Dumb show, decent movie: Ryan Gosling and Emily Blunt are amazing—but nobody cares about ‘The Fall Guy’

The conversion of an old TV show into a big-budget movie results in some relatively good times with The Fall Guy, directed by David Leitch (Deadpool 2) and starring the one and only Ryan Gosling as the title character.

The TV show, which aired from 1981 to 1986, starred Lee Majors as Colt Seavers, a movie stunt guy who moonlights as a bounty hunter. The new version eschews the bounty-hunter part, focuses on the whole stunt-guy thing, and throws in a kidnap/murder mystery. Lots of mayhem ensues involving stunts, things blowing up, and occasional fights with bottles.

But there’s a problem here: Nobody cares about The Fall Guy. It was a half-baked concept to begin with. The show kind of stunk, and its relevance, if it ever had any, is lost on most people on the planet right now. (The dude I saw the movie with had no idea it was even a TV show.)

What’s not a problem: The charisma of Gosling and his hilarious co-star, Emily Blunt, as a former flame-turned-film director. The two stars are great together, which results in large parts of this movie being a whole lot of fun. When they are on the screen together, the movie pops.

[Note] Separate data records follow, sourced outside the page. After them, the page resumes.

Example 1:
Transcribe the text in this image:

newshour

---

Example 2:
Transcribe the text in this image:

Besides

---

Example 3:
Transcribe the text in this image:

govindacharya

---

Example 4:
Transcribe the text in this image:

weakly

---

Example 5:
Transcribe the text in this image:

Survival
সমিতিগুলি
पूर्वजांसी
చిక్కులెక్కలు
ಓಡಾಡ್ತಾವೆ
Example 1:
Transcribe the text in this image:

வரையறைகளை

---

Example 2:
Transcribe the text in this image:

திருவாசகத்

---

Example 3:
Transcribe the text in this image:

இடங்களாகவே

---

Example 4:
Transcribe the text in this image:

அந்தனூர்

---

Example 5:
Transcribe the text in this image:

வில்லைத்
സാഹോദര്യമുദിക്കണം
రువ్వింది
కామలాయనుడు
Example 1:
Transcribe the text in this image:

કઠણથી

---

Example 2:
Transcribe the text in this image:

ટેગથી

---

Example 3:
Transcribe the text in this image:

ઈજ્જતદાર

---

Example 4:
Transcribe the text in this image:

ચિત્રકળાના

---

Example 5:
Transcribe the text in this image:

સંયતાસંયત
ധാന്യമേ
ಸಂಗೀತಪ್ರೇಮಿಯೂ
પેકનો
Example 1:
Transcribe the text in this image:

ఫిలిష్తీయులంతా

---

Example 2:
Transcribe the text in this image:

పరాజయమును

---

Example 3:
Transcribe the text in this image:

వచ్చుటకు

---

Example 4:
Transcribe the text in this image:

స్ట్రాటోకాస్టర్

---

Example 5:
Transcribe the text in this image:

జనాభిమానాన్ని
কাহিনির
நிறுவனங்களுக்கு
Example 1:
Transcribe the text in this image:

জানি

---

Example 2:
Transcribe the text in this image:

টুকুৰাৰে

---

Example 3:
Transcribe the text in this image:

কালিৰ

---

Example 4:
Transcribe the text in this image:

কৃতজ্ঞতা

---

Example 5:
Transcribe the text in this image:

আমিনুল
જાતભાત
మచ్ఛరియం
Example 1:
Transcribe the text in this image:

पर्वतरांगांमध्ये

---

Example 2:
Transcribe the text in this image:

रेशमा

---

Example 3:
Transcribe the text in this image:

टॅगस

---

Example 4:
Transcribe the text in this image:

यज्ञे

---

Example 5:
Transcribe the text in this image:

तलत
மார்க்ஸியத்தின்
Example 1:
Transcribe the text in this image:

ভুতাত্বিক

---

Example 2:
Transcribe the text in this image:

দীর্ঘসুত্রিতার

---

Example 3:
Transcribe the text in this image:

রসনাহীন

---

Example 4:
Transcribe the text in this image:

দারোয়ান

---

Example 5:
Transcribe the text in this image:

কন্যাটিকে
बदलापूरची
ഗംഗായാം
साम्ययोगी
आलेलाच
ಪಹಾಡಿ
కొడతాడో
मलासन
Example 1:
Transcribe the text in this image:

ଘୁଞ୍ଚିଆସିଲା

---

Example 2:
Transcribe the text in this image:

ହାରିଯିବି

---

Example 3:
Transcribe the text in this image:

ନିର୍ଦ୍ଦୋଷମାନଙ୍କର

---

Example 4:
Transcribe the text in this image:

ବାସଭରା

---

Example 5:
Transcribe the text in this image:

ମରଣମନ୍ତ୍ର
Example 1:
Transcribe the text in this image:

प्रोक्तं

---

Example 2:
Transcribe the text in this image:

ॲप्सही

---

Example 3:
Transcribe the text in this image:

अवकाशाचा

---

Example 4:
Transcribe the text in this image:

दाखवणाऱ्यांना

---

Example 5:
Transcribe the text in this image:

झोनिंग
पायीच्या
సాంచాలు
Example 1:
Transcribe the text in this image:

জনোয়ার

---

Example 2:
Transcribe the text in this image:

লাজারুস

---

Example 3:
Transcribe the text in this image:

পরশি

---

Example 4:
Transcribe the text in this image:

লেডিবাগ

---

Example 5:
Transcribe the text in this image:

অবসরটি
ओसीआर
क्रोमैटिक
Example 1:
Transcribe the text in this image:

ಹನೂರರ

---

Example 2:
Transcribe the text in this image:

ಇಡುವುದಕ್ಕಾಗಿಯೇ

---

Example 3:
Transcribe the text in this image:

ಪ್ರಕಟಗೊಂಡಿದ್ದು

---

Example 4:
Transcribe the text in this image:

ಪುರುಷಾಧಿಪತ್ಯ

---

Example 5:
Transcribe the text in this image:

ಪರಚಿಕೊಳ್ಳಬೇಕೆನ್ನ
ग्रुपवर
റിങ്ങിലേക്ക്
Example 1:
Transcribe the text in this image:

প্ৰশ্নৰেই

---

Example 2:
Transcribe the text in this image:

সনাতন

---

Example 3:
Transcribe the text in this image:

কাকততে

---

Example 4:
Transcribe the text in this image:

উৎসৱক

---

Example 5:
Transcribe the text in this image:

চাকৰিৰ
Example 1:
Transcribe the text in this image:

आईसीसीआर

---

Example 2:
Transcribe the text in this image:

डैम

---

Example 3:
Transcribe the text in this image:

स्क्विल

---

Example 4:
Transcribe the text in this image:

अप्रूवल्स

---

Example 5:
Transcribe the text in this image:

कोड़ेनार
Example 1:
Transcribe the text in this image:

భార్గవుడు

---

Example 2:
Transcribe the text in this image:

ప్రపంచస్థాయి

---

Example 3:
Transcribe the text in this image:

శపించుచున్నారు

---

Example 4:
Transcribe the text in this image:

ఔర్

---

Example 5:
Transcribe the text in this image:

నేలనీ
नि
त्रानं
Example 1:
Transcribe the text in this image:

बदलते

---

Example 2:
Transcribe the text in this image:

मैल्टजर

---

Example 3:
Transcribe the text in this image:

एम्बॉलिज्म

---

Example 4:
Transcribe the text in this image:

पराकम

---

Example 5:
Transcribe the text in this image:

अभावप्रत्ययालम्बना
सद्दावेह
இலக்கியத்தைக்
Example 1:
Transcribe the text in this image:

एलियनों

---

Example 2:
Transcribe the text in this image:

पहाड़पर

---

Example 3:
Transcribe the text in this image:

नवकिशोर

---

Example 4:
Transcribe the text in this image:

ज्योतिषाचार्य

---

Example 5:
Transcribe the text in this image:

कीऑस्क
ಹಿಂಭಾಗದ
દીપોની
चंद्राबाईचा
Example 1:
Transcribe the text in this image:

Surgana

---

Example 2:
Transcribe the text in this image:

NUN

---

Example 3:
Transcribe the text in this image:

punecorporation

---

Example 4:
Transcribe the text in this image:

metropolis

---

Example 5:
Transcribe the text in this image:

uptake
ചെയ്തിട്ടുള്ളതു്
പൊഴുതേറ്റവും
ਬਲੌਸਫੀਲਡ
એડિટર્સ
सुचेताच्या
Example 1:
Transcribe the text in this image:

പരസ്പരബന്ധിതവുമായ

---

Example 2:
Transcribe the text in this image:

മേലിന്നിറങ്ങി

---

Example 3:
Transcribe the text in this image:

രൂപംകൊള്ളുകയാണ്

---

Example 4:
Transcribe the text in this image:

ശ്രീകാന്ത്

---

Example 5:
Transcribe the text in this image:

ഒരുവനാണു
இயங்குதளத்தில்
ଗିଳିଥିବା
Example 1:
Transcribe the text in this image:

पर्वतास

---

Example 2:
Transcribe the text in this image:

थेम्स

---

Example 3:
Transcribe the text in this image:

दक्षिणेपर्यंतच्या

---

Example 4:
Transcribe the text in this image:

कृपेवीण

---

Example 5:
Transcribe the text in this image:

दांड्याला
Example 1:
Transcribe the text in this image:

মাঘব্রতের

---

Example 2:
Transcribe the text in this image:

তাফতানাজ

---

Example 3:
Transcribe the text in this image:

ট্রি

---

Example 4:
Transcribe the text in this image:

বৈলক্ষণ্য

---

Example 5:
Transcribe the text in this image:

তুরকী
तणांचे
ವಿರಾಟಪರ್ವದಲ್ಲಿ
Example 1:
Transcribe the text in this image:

The major subplot, which includes Tom Ryder, the movie star for whom Colt is doubling (a funny Aaron Taylor-Johnson), is fine, if a bit hard to follow at times. When Taylor-Johnson is allowed to riff, he continues to show he’s at his best when he’s being a wiseass. (I loved him in Bullet Train.) If I had my druthers, I would’ve turned this into more of a buddy movie between Colt and Tom; instead, the screenplay opts for something a little more antagonistic that leads to a rather silly ending.

There I go, sounding like I didn’t like the movie, when I really did. You can find far worse ways to pass your time than watching Gosling and Blunt trading lines. They could make any scrap heap of a screenplay worthwhile with their mere presence.

Things in this movie generally blow up real good, too. Leitch, who can certainly direct an action scene, stages some great stunts. The sizable amount of money spent on this movie is evident: There are some car jumps that defy belief, and the pyrotechnics are first-rate.

The Fall Guy was supposed to be the giant kickoff to the summer movie season. Despite most critics liking it, audiences simply haven’t shown up. Even though nobody knows anything about The Fall Guy TV show, it’s still a surprise; I thought the star power would drive this one.

Making The A Team into a movie was a bad idea, and The Fall Guy is enduring a similar fate. While this one is much better than The A Team film was, nobody really seems to care about stupid ’80s TV shows anymore. Here’s to a healthy streaming life for The Fall Guy!

Stick around for an end-credits cameo that will have your younger friends asking, “Who the hell is that, and what’s the deal with this movie? Did it exist as something else before?”

And let’s be clear about one thing: Even though the movie doesn’t quite match his majesty … RYAN GOSLING RULES!